● WHAT THE EXERCISE ASKS: Every line below must be reproduced exactly; no pictures are to be included.

● COLLECTED DATA:

============================================================

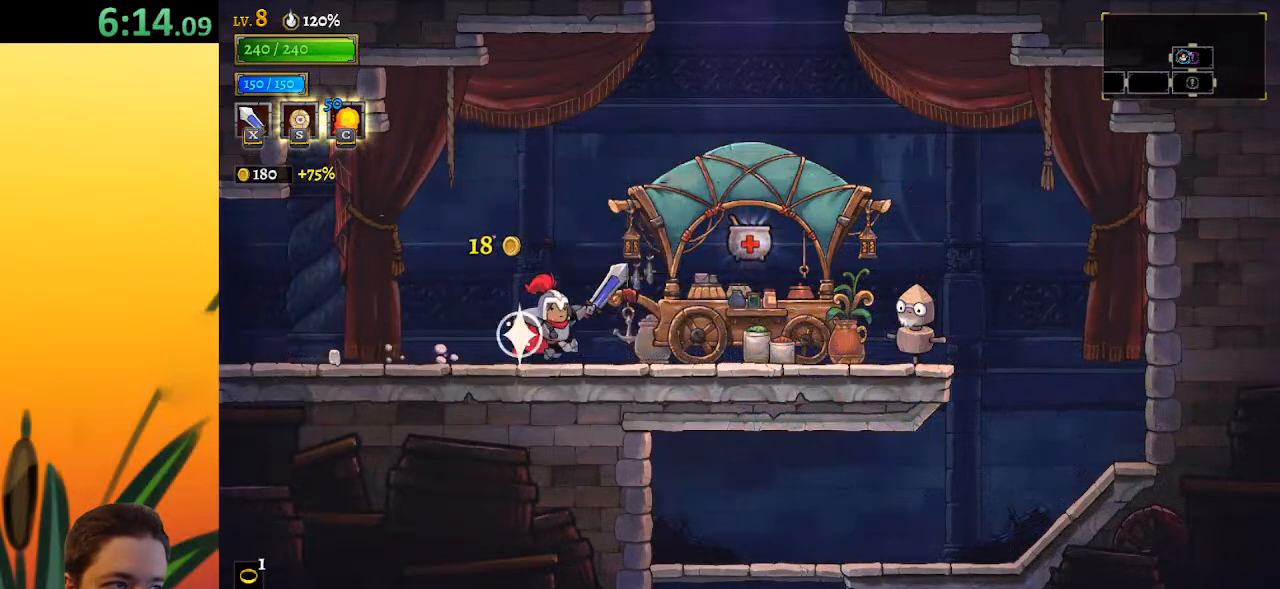
{"keys": ["right"], "events": [[17, "z", "down"], [300, "z", "up"]]}
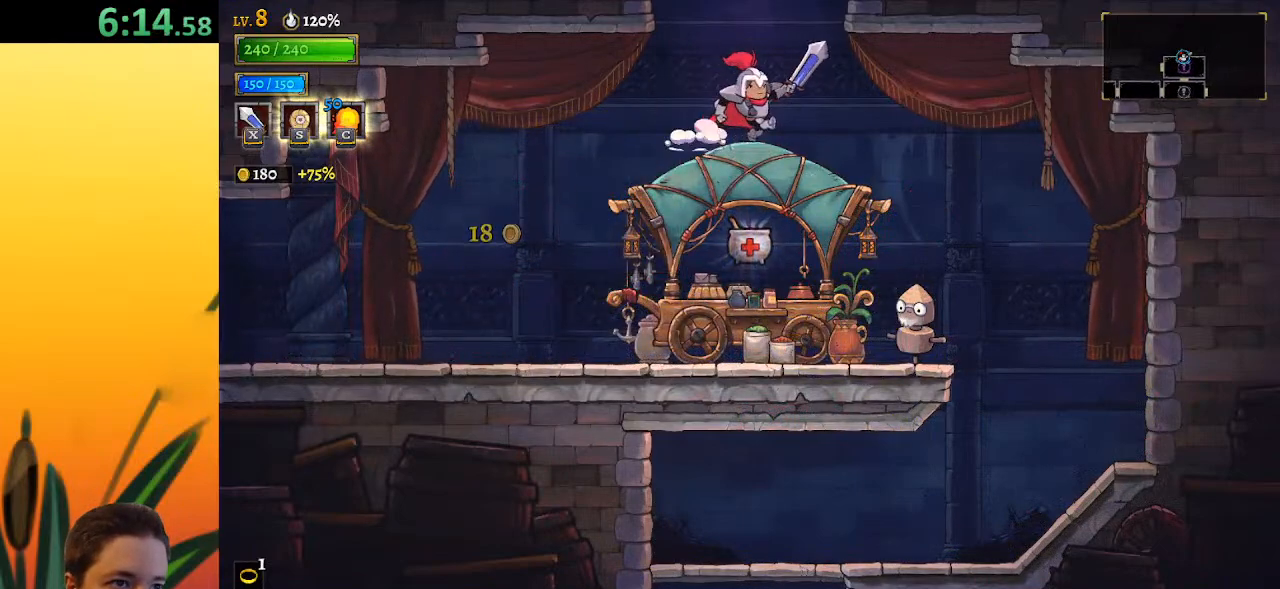
{"keys": [], "events": [[33, "right", "up"], [33, "z", "down"], [317, "z", "up"]]}
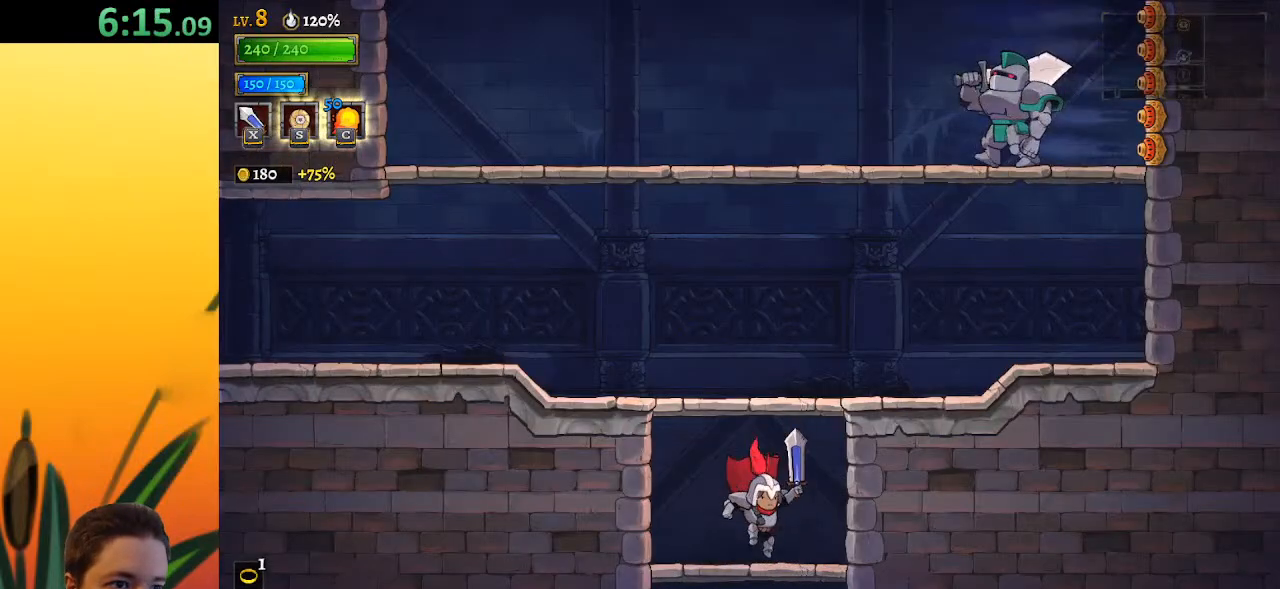
{"keys": [], "events": []}
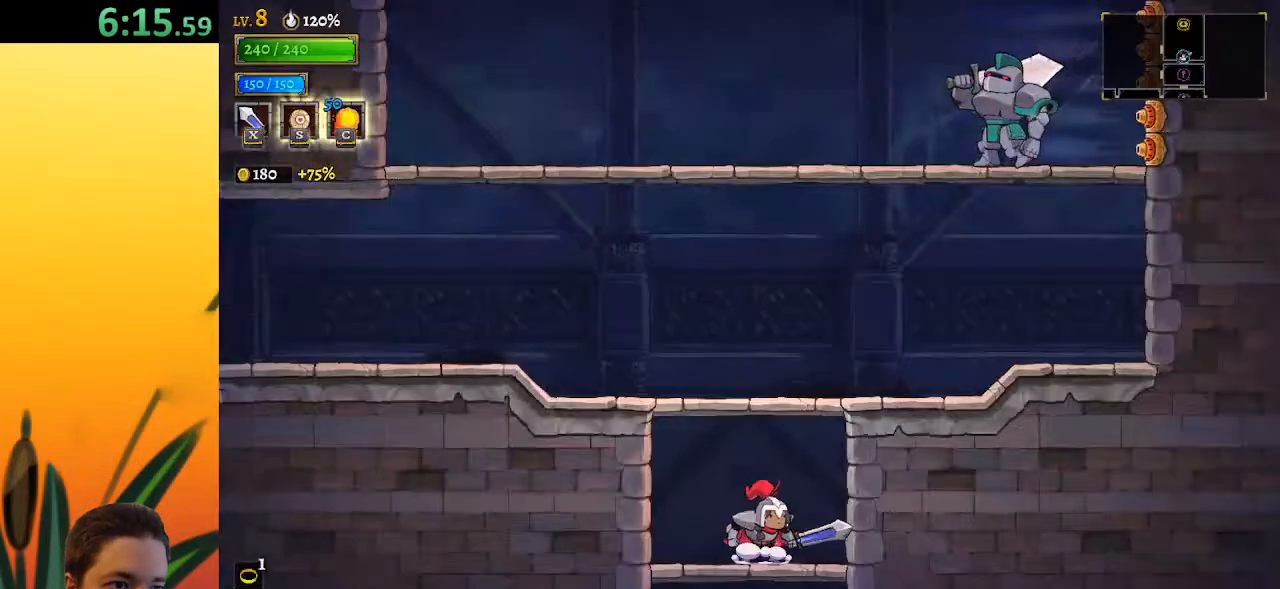
{"keys": ["left"], "events": [[17, "left", "down"], [150, "left", "up"], [200, "z", "down"], [433, "left", "down"], [433, "z", "up"]]}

============================================================

● TASK RESULT:
{"keys": ["right"], "events": [[17, "z", "down"], [300, "z", "up"]]}
{"keys": [], "events": [[33, "right", "up"], [33, "z", "down"], [317, "z", "up"]]}
{"keys": [], "events": []}
{"keys": ["left"], "events": [[17, "left", "down"], [150, "left", "up"], [200, "z", "down"], [433, "left", "down"], [433, "z", "up"]]}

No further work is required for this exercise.